***** TEXT PASSAGE

Announcement

Collapse
No announcement yet.
X
  • Filter
  • Time
  • Show
Clear All
new posts

  • Attaching a value label to an integer variable with values greater than Stata’s maximum for long integers

    I have a CSV file with a field storing SNOMED codes. This is an encoded collection of medical terms, e.g.
    • 10623005 "Fibrous dysplasia of bone"
    • 111246005 "Arthrogryposis"
    • 111315008 "Longitudinal deficiency of tibia AND/OR fibula"
    • 12247221000119104 "Patellofemoral syndrome of bilateral knees"
    • 15670601000119100 "Congenital genu valgum of bilateral knees"

    Some of the codes are 17 digits long. When I open the CSV file in Notepad or WordPad I can see the values are stored as integers, e.g. 15670601000119100. However, Stata stores these values in a double data type using scientific notation. For example, 15670601000119100 is stored as 1.567e+16. As such, I’m unable to even define a value label. Stata gives me an error message like this one:
    may not label 1.22472e+16

    The values in the SNOMED variable are all integers, so, in theory, Stata should be able to define and attach value labels to it. However, the maximum value for a long integer in Stata is 2,147,483,620. Does anyone know of a way around this?

  • #2
    You cannot store these as any numeric data type in Stata without loss of precision, they are just too long. 16 digits of precision is the most you can accommodate. You need to revise the import into Stata and just bring them in as a string variable. If you want to also retain the text descriptions of these numbers, there is no value labeling for strings that look like integers: you will just have to have a separate variable for the text descriptions.

**********

PROMPT 1 -
Print the part of the Stata thread that opens with the words containing "Some of the" and closes with "way around this?".
PROMPT 2 -
According to the reply in the Stata thread, how many digits of precision is the most that can be accommodated?
PROMPT 3 -
Go on with the Stata thread from its final sentence.

***** STUDY MATERIAL

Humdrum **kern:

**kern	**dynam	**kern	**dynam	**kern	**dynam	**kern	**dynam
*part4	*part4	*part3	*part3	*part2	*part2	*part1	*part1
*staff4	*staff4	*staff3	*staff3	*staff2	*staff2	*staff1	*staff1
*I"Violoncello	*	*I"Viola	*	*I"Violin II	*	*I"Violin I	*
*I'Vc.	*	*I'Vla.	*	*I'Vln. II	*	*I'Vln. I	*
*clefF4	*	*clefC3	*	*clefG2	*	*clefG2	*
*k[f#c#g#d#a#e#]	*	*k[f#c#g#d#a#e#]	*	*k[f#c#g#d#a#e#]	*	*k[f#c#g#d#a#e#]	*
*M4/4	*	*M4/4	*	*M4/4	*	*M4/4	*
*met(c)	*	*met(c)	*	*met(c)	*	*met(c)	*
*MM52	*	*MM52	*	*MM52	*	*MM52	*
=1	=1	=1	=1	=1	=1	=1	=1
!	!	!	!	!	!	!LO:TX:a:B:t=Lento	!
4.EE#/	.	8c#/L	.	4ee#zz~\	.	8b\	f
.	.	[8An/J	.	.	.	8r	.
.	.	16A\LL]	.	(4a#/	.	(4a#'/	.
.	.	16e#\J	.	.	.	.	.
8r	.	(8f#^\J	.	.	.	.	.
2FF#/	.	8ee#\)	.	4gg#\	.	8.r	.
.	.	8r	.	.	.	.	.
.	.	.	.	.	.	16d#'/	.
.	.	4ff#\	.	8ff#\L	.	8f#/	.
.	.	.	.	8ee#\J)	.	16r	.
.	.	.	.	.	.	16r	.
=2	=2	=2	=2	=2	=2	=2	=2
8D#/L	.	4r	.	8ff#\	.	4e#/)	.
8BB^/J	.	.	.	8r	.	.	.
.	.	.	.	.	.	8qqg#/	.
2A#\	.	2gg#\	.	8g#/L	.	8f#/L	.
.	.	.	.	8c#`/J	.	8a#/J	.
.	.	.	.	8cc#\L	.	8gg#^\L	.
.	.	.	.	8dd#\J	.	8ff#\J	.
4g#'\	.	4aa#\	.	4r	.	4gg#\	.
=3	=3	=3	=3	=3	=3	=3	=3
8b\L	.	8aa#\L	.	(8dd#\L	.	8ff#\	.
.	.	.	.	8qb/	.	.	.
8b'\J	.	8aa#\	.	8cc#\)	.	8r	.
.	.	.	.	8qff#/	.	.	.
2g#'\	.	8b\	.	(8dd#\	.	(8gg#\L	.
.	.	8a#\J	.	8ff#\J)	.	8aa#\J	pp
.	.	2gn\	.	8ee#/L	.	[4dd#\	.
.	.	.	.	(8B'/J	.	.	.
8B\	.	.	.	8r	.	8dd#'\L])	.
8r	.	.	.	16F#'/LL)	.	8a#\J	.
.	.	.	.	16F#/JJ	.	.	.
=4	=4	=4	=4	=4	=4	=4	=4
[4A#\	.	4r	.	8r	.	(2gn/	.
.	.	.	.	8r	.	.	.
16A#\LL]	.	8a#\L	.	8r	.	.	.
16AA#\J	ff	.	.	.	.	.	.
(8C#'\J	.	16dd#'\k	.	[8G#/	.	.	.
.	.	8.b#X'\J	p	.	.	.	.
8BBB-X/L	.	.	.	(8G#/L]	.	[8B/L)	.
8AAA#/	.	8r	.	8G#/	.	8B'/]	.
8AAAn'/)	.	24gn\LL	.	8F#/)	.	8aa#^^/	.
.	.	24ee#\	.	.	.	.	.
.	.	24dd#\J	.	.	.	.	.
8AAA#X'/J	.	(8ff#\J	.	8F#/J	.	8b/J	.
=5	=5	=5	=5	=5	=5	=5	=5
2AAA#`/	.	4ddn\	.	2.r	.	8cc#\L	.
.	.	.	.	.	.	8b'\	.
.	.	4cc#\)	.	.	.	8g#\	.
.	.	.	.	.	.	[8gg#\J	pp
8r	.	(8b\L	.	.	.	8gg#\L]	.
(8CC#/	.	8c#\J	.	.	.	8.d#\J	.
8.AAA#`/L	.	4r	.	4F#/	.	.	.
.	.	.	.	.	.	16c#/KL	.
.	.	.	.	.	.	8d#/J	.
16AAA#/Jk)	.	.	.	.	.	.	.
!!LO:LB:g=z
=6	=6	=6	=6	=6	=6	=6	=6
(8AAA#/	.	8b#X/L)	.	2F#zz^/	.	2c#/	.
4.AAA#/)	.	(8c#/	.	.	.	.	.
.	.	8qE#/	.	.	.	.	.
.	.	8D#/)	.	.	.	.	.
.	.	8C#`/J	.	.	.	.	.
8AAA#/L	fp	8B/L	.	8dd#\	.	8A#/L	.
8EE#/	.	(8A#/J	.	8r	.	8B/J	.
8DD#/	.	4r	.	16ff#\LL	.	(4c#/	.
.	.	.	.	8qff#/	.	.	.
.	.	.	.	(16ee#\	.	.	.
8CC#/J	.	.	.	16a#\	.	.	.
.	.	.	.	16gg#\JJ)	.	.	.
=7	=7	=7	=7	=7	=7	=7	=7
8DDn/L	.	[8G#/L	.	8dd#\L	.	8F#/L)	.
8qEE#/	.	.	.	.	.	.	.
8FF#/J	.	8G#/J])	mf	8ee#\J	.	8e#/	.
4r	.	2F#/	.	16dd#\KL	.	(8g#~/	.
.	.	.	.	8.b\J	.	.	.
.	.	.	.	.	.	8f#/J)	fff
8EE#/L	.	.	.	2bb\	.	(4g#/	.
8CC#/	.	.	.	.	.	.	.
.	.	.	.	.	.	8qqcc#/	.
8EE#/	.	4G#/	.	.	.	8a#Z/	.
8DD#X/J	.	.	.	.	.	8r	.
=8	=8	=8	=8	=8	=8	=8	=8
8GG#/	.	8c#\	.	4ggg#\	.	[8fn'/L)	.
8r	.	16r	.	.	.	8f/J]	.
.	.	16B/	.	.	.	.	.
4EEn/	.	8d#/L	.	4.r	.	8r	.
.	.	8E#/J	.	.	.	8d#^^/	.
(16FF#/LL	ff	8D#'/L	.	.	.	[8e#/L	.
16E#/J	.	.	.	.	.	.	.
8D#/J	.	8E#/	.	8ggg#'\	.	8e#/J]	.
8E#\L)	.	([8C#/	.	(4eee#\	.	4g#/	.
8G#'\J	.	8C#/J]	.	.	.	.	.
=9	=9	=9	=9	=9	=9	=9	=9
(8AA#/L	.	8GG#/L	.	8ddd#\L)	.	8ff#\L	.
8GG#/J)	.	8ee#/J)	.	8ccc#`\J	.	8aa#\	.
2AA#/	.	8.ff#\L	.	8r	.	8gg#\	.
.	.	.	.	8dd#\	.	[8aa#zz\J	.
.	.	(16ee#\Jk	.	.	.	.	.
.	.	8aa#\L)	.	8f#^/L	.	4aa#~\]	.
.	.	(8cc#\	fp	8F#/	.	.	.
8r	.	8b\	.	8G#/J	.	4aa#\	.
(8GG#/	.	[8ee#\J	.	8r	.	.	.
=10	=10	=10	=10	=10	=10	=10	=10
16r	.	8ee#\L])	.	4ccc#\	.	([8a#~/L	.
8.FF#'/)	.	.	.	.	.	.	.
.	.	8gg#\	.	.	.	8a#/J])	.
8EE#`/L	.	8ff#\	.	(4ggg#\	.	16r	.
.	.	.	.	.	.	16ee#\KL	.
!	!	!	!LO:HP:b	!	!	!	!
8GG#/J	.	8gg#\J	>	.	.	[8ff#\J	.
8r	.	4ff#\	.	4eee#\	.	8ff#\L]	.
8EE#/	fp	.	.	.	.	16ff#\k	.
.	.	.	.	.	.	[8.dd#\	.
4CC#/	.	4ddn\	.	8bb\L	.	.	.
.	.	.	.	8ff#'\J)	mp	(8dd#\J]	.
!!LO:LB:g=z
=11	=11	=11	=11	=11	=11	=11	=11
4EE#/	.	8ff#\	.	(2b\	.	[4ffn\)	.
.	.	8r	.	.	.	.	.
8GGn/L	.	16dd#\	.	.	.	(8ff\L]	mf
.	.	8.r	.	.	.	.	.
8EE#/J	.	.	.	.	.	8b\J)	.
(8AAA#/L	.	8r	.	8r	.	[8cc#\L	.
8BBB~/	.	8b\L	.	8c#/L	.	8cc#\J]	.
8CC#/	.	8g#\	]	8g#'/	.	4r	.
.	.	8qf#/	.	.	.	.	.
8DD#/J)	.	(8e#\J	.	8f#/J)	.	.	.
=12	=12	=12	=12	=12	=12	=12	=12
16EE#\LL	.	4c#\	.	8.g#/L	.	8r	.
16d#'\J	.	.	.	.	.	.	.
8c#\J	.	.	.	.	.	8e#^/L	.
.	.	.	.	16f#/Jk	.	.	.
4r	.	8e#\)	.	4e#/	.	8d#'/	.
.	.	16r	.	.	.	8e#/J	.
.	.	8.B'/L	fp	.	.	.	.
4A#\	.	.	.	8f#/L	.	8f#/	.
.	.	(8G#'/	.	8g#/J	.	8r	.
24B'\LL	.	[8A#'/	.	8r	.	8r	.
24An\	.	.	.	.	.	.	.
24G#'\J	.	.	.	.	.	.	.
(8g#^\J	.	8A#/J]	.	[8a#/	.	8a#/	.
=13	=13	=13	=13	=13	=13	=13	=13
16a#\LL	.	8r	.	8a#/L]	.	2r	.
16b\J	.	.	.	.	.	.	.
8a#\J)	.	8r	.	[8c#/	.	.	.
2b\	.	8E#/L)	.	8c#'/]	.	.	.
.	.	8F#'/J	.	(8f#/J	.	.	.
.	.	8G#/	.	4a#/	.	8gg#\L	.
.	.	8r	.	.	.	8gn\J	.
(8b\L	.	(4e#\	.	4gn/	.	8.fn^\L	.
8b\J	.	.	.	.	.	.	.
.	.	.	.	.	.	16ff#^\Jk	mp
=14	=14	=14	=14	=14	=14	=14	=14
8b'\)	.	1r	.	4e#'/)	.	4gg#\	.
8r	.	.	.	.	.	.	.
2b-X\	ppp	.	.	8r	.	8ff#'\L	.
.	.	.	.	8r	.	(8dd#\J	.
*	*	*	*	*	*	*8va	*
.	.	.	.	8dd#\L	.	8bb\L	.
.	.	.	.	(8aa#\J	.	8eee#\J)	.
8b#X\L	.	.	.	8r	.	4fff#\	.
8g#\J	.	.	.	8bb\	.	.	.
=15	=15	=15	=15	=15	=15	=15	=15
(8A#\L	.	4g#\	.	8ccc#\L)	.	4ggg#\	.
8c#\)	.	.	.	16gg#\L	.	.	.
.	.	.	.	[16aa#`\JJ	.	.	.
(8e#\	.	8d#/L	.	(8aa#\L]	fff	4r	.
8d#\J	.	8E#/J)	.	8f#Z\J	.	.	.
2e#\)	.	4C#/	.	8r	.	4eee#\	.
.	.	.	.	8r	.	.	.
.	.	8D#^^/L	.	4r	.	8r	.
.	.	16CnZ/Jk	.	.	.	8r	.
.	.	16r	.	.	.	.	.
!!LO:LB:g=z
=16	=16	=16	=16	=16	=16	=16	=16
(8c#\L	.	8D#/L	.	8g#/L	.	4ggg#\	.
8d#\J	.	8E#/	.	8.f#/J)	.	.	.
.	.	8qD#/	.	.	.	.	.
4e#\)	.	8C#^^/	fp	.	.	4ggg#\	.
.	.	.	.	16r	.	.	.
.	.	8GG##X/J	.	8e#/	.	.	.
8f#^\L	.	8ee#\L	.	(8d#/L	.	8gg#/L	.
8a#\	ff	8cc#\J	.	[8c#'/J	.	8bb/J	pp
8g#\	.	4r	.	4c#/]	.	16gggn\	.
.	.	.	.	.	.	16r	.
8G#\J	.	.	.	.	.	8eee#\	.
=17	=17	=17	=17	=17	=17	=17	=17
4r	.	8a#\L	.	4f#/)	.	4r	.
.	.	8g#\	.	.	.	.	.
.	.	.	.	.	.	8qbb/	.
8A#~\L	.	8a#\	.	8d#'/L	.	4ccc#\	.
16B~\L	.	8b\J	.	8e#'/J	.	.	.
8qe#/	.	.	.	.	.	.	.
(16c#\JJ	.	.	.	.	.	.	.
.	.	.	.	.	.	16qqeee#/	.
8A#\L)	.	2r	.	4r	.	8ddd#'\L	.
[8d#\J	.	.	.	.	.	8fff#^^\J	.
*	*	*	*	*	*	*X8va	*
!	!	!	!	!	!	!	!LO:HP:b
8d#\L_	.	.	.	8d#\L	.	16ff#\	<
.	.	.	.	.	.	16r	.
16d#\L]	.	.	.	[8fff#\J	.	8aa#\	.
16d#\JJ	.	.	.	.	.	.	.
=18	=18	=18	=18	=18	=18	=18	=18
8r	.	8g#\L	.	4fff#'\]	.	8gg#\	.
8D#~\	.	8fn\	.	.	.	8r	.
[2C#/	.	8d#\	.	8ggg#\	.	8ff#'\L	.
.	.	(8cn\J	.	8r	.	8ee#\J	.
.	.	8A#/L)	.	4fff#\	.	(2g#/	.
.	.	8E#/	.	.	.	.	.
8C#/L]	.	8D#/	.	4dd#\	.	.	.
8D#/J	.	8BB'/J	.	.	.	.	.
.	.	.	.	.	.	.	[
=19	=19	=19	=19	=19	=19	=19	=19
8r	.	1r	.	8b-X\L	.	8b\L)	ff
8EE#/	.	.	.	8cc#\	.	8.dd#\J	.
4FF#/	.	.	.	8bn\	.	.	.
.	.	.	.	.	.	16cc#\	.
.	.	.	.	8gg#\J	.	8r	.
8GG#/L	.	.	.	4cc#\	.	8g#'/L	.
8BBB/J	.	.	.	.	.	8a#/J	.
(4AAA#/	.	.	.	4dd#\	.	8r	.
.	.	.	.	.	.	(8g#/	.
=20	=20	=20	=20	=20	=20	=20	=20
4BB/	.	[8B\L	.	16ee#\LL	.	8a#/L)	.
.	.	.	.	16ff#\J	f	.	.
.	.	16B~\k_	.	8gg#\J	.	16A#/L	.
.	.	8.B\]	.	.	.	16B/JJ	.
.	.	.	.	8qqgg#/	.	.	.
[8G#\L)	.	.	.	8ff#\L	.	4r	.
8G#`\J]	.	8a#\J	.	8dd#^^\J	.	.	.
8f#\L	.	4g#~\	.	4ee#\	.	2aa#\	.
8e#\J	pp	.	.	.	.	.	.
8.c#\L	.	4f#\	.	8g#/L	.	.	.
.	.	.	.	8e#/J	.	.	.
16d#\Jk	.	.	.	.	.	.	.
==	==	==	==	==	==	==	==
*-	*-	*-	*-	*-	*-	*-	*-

**********

FINAL ANSWER 1 -
Some of the codes are 17 digits long. When I open the CSV file in Notepad or WordPad I can see the values are stored as integers, e.g. 15670601000119100. However, Stata stores these values in a double data type using scientific notation. For example, 15670601000119100 is stored as 1.567e+16. As such, I’m unable to even define a value label. Stata gives me an error message like this one:
    may not label 1.22472e+16

    The values in the SNOMED variable are all integers, so, in theory, Stata should be able to define and attach value labels to it. However, the maximum value for a long integer in Stata is 2,147,483,620. Does anyone know of a way around this?

FINAL ANSWER 2 -
16 digits.

FINAL ANSWER 3 -
    Comment


    • #3
      Thanks Clyde for confirming that I'm unable to store these values as integers in Stata. I've followed your advice and read this variable in as a string. Below is the Stata script I created to define a value label ...in case anyone wants to do the same thing and finds this helpful.

      Code:
      clear
      
      /*The SNOMED variable dxsnomed contains integer values that are >16 digits long. Stata stores these
      values in scientific format, which prevents value labels from being defined and attached.
      Reading in this variable as a string. It's in column 23 of the CSV file.*/
      
      import delimited <varlist> using "<filename>.csv", stringcol(23) varnames(nonames)
      
      *Encoding dxsnomed to an integer in order to attach a value label.
      tempfile tmpdata
      encode dxsnomed, gen(dxsnomed_n)
      
      *Creating a data file that contains each value and its corresponding text.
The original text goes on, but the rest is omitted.